Violet laughed and kissed each of her sister’s cheeks before she put on red lipstick and placed a black and gold wrap around her shoulders.
“Thank you, darling,” Vi said happily.
“Where will you go?”
“Oh, I don’t know. Victor and Denny seem to have a mission to sleuth out the best places for jazz, drinks, and dancing. They do all right at it too.”
Vi joined her brother in the foyer and he said, ”The others will meet us there, luv. And don’t you look like a golden drop of sunshine.”
Vi grinned and replied, “You look rather smashing yourself. I am utterly thrilled to be escaping the gloom of this case. For the first time since we’ve been back to England, I feel as though we’ve come home.”
Victor laughed.
They drove across London to a club where he’d reserved a table for them. They entered to a cloud of smoke and dim lights. Violet left her bag and shawl with the girl at the desk and then let her brother lead her through the crowd. It was noisy and smoke-filled but buzzed with an energy that had Violet bouncing on her toes as they were seated by a slender, black man with a magnificent set of eyebrows. She grinned at him, and he winked before leaving them at the table.
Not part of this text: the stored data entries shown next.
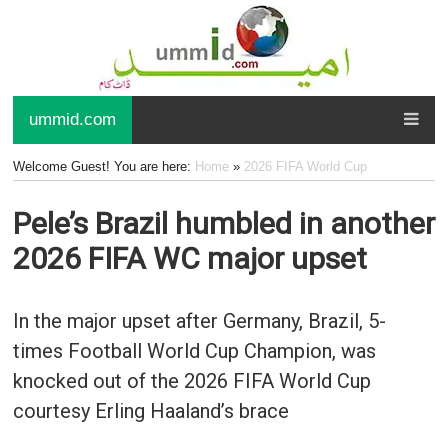
ummid.com
Welcome Guest! You are here:
Home
»
2026 FIFA World Cup
Pele’s Brazil humbled in another
2026 FIFA WC major upset
In the major upset after Germany, Brazil, 5-
times Football World Cup Champion, was
knocked out of the 2026 FIFA World Cup
courtesy Erling Haaland’s brace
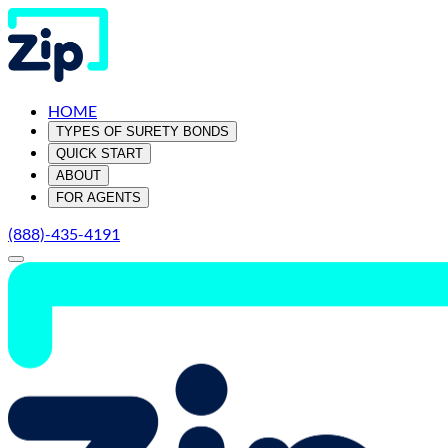
HOME
TYPES OF SURETY BONDS
QUICK START
ABOUT
FOR AGENTS
(888)-435-4191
It took Violet a moment to realize that the form she’d thought at first was Denny was, in fact, Jack.
“Jack! You look dashing! I wasn’t expecting you.”
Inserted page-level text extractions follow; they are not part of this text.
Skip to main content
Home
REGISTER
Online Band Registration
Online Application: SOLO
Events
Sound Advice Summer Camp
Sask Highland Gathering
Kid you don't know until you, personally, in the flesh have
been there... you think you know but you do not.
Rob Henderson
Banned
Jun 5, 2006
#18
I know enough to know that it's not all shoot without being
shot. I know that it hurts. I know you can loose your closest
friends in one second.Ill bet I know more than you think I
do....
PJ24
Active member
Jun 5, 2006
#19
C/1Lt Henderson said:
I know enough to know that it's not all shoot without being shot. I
He’d already ordered drinks and handed her a gin and tonic with another for Victor. “I hope the surprise is acceptable?”
She laughed and nodded as the girl on the stage started a song that
captured Violet’s attention for a moment before she said, “Oh isn’t her voice lovely.”
“I went ahead and ordered nibbles as well,” Jack told Victor.
Her brother nodded but added to the order. “I might look slender, but I could always eat.”
The first number ended and Jack pulled Vi onto the floor. She shivered in delight. They danced until she wasn’t quite sure how much time had passed, but when he suggested stopping for a breather and a drink, and she was famished for food and desperately thirsty.
When they returned to the table, it was empty, but she could see Victor dancing with a gorgeous blonde and Denny and Lila moving through the number with the grace of a couple who’d danced so often together, they could anticipate each other’s every move.
Jack ordered drinks, and they decided to try something new. This time it was early spring berries muddled into a mint julep. The waiter said he’d heard it was good with a waggle of his eyebrows, and they took his suggestion.
“Victor said you made your way back to Kennington House?” Jack asked and Violet nodded.
“Did he tell you anything else?”
Jack shook his head, so she told him of what she’d learned from Markus and Norman Kennington, confirming Frederick’s guess about their finances.
She retold Victor’s dramatic tale of having borrowed a pocket knife off a gardener, hunting up Norman in the gardens, cutting his ‘mortal flesh’ and then attacking Norman with his bloody hand.
“He keeled right over. Papa described it as a tree being felled and Vic said it was just so.”
By the end of the story, Jack was laughing and Violet had been presented with a plate of chocolate-covered strawberries and more lobster canapés. They shared the small plates and their finger had somehow become tangled together under the table when Denny and Lila collapsed into their seats.
“Hot, isn’t it?” Lila asked, reaching over and snagging one of the strawberries.
Lila inquired after the case as they ate and heard the update about Helen. Her gaze narrowed as she heard of Helen’s fate told mostly in whispers while Jack and Denny discussed yachting.